If the defendant were regarded as the party having the affirmative, his exception could not be sustained, as it does not appeal that injustice was done by the ruling that the plaintiff was entitled to open and close. Schoff v. Laithe. 58 N.H. 503; Amoskeag Mfg. Co. v. Head, 59 N.H. 332, 336,337; Hilliard v. Beattie, 59 N.H. 462; 464; Rogers v. Kenrick, 63 N.H. 335,341.
3. On the question of undue influence, the quality of Matilda's mind was a material fact. It was competent for the parties to show that she was firm and decided, or irresolute and easily persuaded to conform to the wishes of others. Foster v. Dickerson, 64 Vt. 233, 249. Witnesses found by the court to be competent to form valuable opinions on the subject, and to have had opportunities to form them, could give their opinions. Since the decision in Hardy v. Merrill, 56 N.H. 227, 242, 248, 249, the comprehensive rule there laid down, applicable to mental qualities as well as conditions, has been considered settled. Carpenter v. Hatch, 64 N.H. 573. The course taken at the trial was in accordance with our practice. There may be occasion to confine this class of evidence within limits of reasonableness and utility; but it does not appear that those limits were passed.
4. It was competent for the plaintiff to show why the testatrix did not give her property to her heirs, of whom John J. Cilley was one.

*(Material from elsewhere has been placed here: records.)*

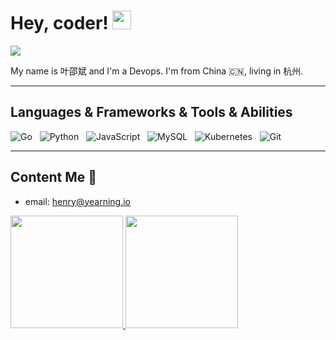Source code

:# Hey, coder! <img src="https://raw.githubusercontent.com/thinkerou/thinkerou/master/wave.gif" width="30px"> 

[![](https://gitwar.herokuapp.com/badge?username=cookieY&label=Gitwar%20Profile%20Score&style=for-the-badge&color=0088cc)](https://gitwar.herokuapp.com/)

My name is 叶邵斌 and I'm a Devops. I'm from China 🇨🇳, living in 杭州.

<hr>

## Languages & Frameworks & Tools & Abilities

![Go](https://img.shields.io/badge/-Go-black?logo=go&style=social)&nbsp;&nbsp;
![Python](https://img.shields.io/badge/-Python-black?logo=python&style=social)&nbsp;&nbsp;
![JavaScript](https://img.shields.io/badge/-JavaScript-black?logo=JavaScript&style=social)&nbsp;&nbsp;
![MySQL](https://img.shields.io/badge/-MySQL-black?logo=mysql&style=social)&nbsp;&nbsp;
![Kubernetes](https://img.shields.io/badge/-Kubernetes-black?logo=kubernetes&style=social)&nbsp;&nbsp;
![Git](https://img.shields.io/badge/-Git-black?logo=git&style=social)

<hr>

## Content Me 📱

- email: <a href="mailto:henry@yearning.io">henry@yearning.io</a>


<a href="https://github.com/cookieY/github-readme-stats" title="Go to Source">
  <img height=180 src="https://github-readme-stats.vercel.app/api?username=cookieY&show_icons=true&theme=gotham">
</a>
<a href="https://github.com/anuraghazra/github-readme-stats">
  <img height=180 src="https://github-readme-stats.vercel.app/api/top-langs/?username=cookieY&hide=c%23,powershell,java&title_color=2aa889&text_color=99d1ce&icon_color=2bbc8a&bg_color=0c1014&langs_count=8&layout=compact" />
</a>
<br/>
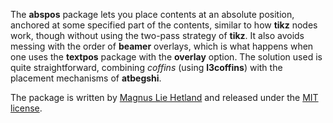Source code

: The **abspos** package lets you place contents at an absolute position, anchored
at some specified part of the contents, similar to how **tikz** nodes work,
though without using the two-pass strategy of **tikz**. It also avoids messing
with the order of **beamer** overlays, which is what happens when one uses the
**textpos** package with the **overlay** option. The solution used is quite
straightforward, combining *coffins* (using **l3coffins**) with the placement
mechanisms of **atbegshi**.

The package is written by [Magnus Lie Hetland](mailto:mlh@ntnu.no) and released
under the [MIT license](LICENSE).
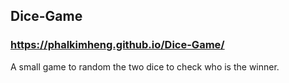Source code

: ## Dice-Game
### https://phalkimheng.github.io/Dice-Game/
A small game to random the two dice to check who is the winner.

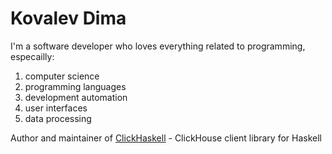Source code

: # Kovalev Dima
I'm a software developer who loves everything related to programming, especailly:
1. computer science
2. programming languages
3. development automation 
4. user interfaces
5. data processing


Author and maintainer of [ClickHaskell](https://github.com/GetShopTV/ClickHaskell) - ClickHouse client library for Haskell
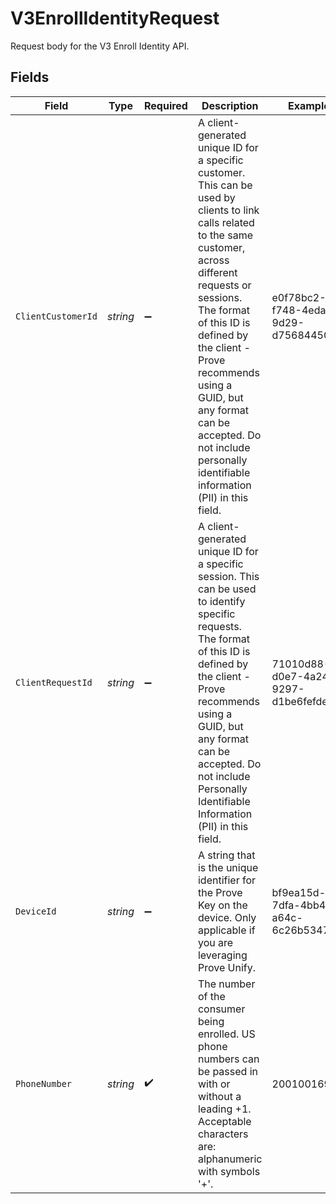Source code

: # V3EnrollIdentityRequest

Request body for the V3 Enroll Identity API.


## Fields

| Field                                                                                                                                                                                                                                                                                                                                                         | Type                                                                                                                                                                                                                                                                                                                                                          | Required                                                                                                                                                                                                                                                                                                                                                      | Description                                                                                                                                                                                                                                                                                                                                                   | Example                                                                                                                                                                                                                                                                                                                                                       |
| ------------------------------------------------------------------------------------------------------------------------------------------------------------------------------------------------------------------------------------------------------------------------------------------------------------------------------------------------------------- | ------------------------------------------------------------------------------------------------------------------------------------------------------------------------------------------------------------------------------------------------------------------------------------------------------------------------------------------------------------- | ------------------------------------------------------------------------------------------------------------------------------------------------------------------------------------------------------------------------------------------------------------------------------------------------------------------------------------------------------------- | ------------------------------------------------------------------------------------------------------------------------------------------------------------------------------------------------------------------------------------------------------------------------------------------------------------------------------------------------------------- | ------------------------------------------------------------------------------------------------------------------------------------------------------------------------------------------------------------------------------------------------------------------------------------------------------------------------------------------------------------- |
| `ClientCustomerId`                                                                                                                                                                                                                                                                                                                                            | *string*                                                                                                                                                                                                                                                                                                                                                      | :heavy_minus_sign:                                                                                                                                                                                                                                                                                                                                            | A client-generated unique ID for a specific customer. This can be used by clients to link calls related to the same customer, across different requests or sessions.  The format of this ID is defined by the client - Prove recommends using a GUID, but any format can be accepted. Do not include personally identifiable information (PII) in this field. | e0f78bc2-f748-4eda-9d29-d756844507fc                                                                                                                                                                                                                                                                                                                          |
| `ClientRequestId`                                                                                                                                                                                                                                                                                                                                             | *string*                                                                                                                                                                                                                                                                                                                                                      | :heavy_minus_sign:                                                                                                                                                                                                                                                                                                                                            | A client-generated unique ID for a specific session. This can be used to identify specific requests. The format of this ID is defined by the client - Prove recommends using a GUID, but any format can be accepted. Do not include Personally Identifiable Information (PII) in this field.                                                                  | 71010d88-d0e7-4a24-9297-d1be6fefde81                                                                                                                                                                                                                                                                                                                          |
| `DeviceId`                                                                                                                                                                                                                                                                                                                                                    | *string*                                                                                                                                                                                                                                                                                                                                                      | :heavy_minus_sign:                                                                                                                                                                                                                                                                                                                                            | A string that is the unique identifier for the Prove Key on the device. Only applicable if you are leveraging Prove Unify.                                                                                                                                                                                                                                    | bf9ea15d-7dfa-4bb4-a64c-6c26b53472fc                                                                                                                                                                                                                                                                                                                          |
| `PhoneNumber`                                                                                                                                                                                                                                                                                                                                                 | *string*                                                                                                                                                                                                                                                                                                                                                      | :heavy_check_mark:                                                                                                                                                                                                                                                                                                                                            | The number of the consumer being enrolled. US phone numbers can be passed in with or without a leading +1. Acceptable characters are: alphanumeric with symbols '+'.                                                                                                                                                                                          | 2001001695                                                                                                                                                                                                                                                                                                                                                    |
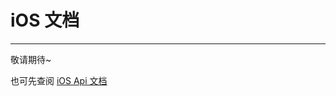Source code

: 
# iOS 文档
--- 

敬请期待~

也可先查阅
[iOS Api 文档](http://henrygao.hopto.org/ios_doc/documentation/yasee_ios "Api 文档")
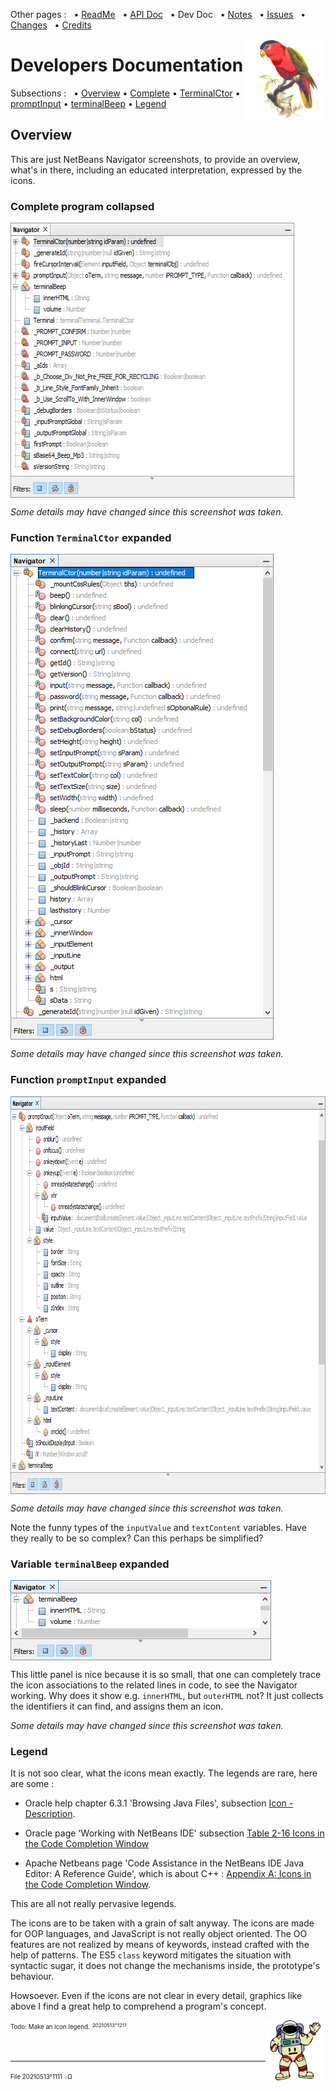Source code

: Other pages : &nbsp;
 • [ReadMe](./../README.md) &nbsp;
 • [API Doc](./api-doc.md) &nbsp;
 • Dev Doc &nbsp;
 • [Notes](./notes.md) &nbsp;
 • [Issues](./issues.md) &nbsp;
 • [Changes](./changes.md) &nbsp;
 • [Credits](./credits.md)

<img src="./20210512o1713.purple-bellied-lory.v2.x0256y0256.png" align="right" width="128" height="128" alt="Purple-Bellied Lory">

# Developers Documentation

Subsections : &nbsp;
 • [Overview](#id20210513o1121)
 • [Complete](#id20210513o1125)
 • [TerminalCtor](#id20210513o1131)
 • [promptInput](#id20210513o1135)
 • [terminalBeep](#id20210513o1141)
 • [Legend](#id20210513o1145)

<a name="id20210513o1121"></a>
## Overview

This are just NetBeans Navigator screenshots, to provide an overview,
 what's in there, including an educated interpretation, expressed by the icons.

### Complete program collapsed <a name="id20210513o1125"></a>

<img src="./20210513o0922.nb-navigator-collapsed.png" align="center" width="454" height="440" alt="Complete program collapsed">

_Some details may have changed since this screenshot was taken._

### Function `TerminalCtor` expanded <a name="id20210513o1131"></a>

<img src="./20210513o0923.nb-navigator-terminalctor.png" align="center" width="421" height="777" alt="Function terminalCtor expanded">

_Some details may have changed since this screenshot was taken._

### Function `promptInput` expanded <a name="id20210513o1135"></a>

<img src="./20210513o0924.nb-navigator-promptinput.png" align="center" width="792" height="636" alt="Function promptInput expanded">

_Some details may have changed since this screenshot was taken._

Note the funny types of the `inputValue` and `textContent` variables. Have they
 really to be so complex? Can this perhaps be simplified?

### Variable `terminalBeep` expanded <a name="id20210513o1141"></a>

<img src="./20210513o0925.nb-navigator-terminalbeep.png" align="center" width="417" height="128" alt="Variable terminalBeep expanded">

This little panel is nice
 because it is so small, that one can completely trace the icon associations
 to the related lines in code, to see the Navigator working. Why does it show
 e.g. `innerHTML`, but `outerHTML` not? It just collects the identifiers it
 can find, and assigns them an icon.

_Some details may have changed since this screenshot was taken._

### Legend <a name="id20210513o1145"></a>

It is not soo clear, what the icons mean exactly. The legends
 are rare, here are some :

-  Oracle help chapter 6.3.1 'Browsing Java Files', subsection
 [Icon - Description](https://docs.oracle.com/cd/E50453_01/doc.80/e50452/work_java_code.htm#r1c1-t5).

- Oracle page 'Working with NetBeans IDE' subsection
 [Table 2-16 Icons in the Code Completion Window](https://docs.oracle.com/netbeans/nb81/netbeans/develop/working_nbeans.htm#sthref75)

-  Apache Netbeans page 'Code Assistance in the NetBeans IDE Java
 Editor: A Reference Guide', which is about C++ :
 [Appendix A: Icons in the Code Completion Window](https://netbeans.apache.org/kb/docs/java/editor-codereference.html#_appendix_a_icons_in_the_code_completion_window).

This are all not really pervasive legends.

The icons are to be taken with a grain of salt anyway. The icons are made for
 OOP languages, and JavaScript is not really object oriented. The OO features
 are not realized by means of keywords, instead crafted with the help of
 patterns. The ES5 `class` keyword mitigates the situation with syntactic sugar,
 it does not change the mechanisms inside, the prototype's behaviour.

Howsoever. Even if the icons are not clear in every detail, graphics
 like above I find a great help to comprehend a program's concept.

<img src="./20210512o1743.waving-astronaut.v2.p12.png" align="right" width="96" height="96" alt="Waving Kosmonaut">

<sup><sub>Todo: Make an icon legend.</sub></sup> <sup><sub><sup>20210513°1211</sup></sub></sup>

&nbsp;

---

<sup><sub>File 20210513°1111 ܀Ω</sub></sup>
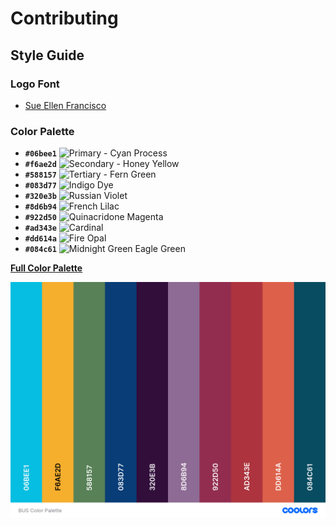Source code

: # Contributing

## Style Guide

### Logo Font

- [Sue Ellen Francisco](https://fonts.google.com/specimen/Sue+Ellen+Francisco#standard-styles)

### Color Palette

- **`#06bee1`** ![Primary - Cyan Process](https://img.shields.io/badge/-Primary%20--%20Cyan%20Process-%2306bee1?style=for-the-badge)
- **`#f6ae2d`** ![Secondary - Honey Yellow](https://img.shields.io/badge/-Secondary%20--%20Honey%20Yellow-%23f6ae2d?style=for-the-badge)
- **`#588157`** ![Tertiary - Fern Green](https://img.shields.io/badge/-Tertiary%20--%20Fern%20Green-%23588157?style=for-the-badge)
- **`#083d77`** ![Indigo Dye](https://img.shields.io/badge/-Indigo%20Dye-%23083d77?style=for-the-badge)
- **`#320e3b`** ![Russian Violet](https://img.shields.io/badge/-Russian%20Violet-%23320e3b?style=for-the-badge)
- **`#8d6b94`** ![French Lilac](https://img.shields.io/badge/-French%20Lilac-%238d6b94?style=for-the-badge)
- **`#922d50`** ![Quinacridone Magenta](https://img.shields.io/badge/-Quinacridone%20Magenta-%23922d50?style=for-the-badge)
- **`#ad343e`** ![Cardinal](https://img.shields.io/badge/-Cardinal-%23ad343e?style=for-the-badge)
- **`#dd614a`** ![Fire Opal](https://img.shields.io/badge/-Fire%20Opal-%23dd614a?style=for-the-badge)
- **`#084c61`** ![Midnight Green Eagle Green](https://img.shields.io/badge/-Midnight%20Green%20Eagle%20Green-%23084c61?style=for-the-badge)

[**Full Color Palette**](https://coolors.co/06bee1-f6ae2d-588157-083d77-320e3b-8d6b94-922d50-ad343e-dd614a-084c61)

[![Full Color Palette](bus-color-palette.png)](https://coolors.co/06bee1-f6ae2d-588157-083d77-320e3b-8d6b94-922d50-ad343e-dd614a-084c61)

Belknap v. Robinson, ante, p. 194; Foster v. Dickerson, 64 Vt. 233, 249. It appeared that she was displeased with his conduct while acting for her in a controversy upon her sister's will. In all adjustment of that controversy he did not obtain for her so large a sum as she desired. It was open to the plaintiff to show the extent and the special grounds of her displeasure, subject to such limitations as might be imposed on various grounds of reasonableness. The plaintiff contends that the jury might find that the omission to disprove the answer to the bill in equity was an admission that John did not represent Matilda at the meeting, and that this was a special reason for her displeasure. Upon the evidence to which our attention has been called there does not seem to be a very substantial ground of fact for contending that he sacrificed or neglected his aunt's interests at that meeting, and that his failure to meet the answer by proof in that suit was an admission of its truth; but it cannot be held that the answer of the heirs was incompetent as matter of law.
5. In the charge, the attention of the jury was called to the relations of trust and confidence existing between the testatrix and the plaintiff, and all the circumstances bearing on the question of undue influence, and it was not error to refuse to give further instructions on that subject. Inferences of fact may be drawn against a confidential agent in cases like this; but there is *Page 529 no presumption of law against the agent, and the three points presented in the requested instructions might have led the jury to regard matters of fact as matters of law. Carpenter v. Hatch, 64 N.H. 573, 575-577; Whitman v. Morey, 63 N.H. 448, 452, 453.
Exceptions overruled: decree affirmed.
BLODGETT and CHASE, JJ., did not sit: the others concurred.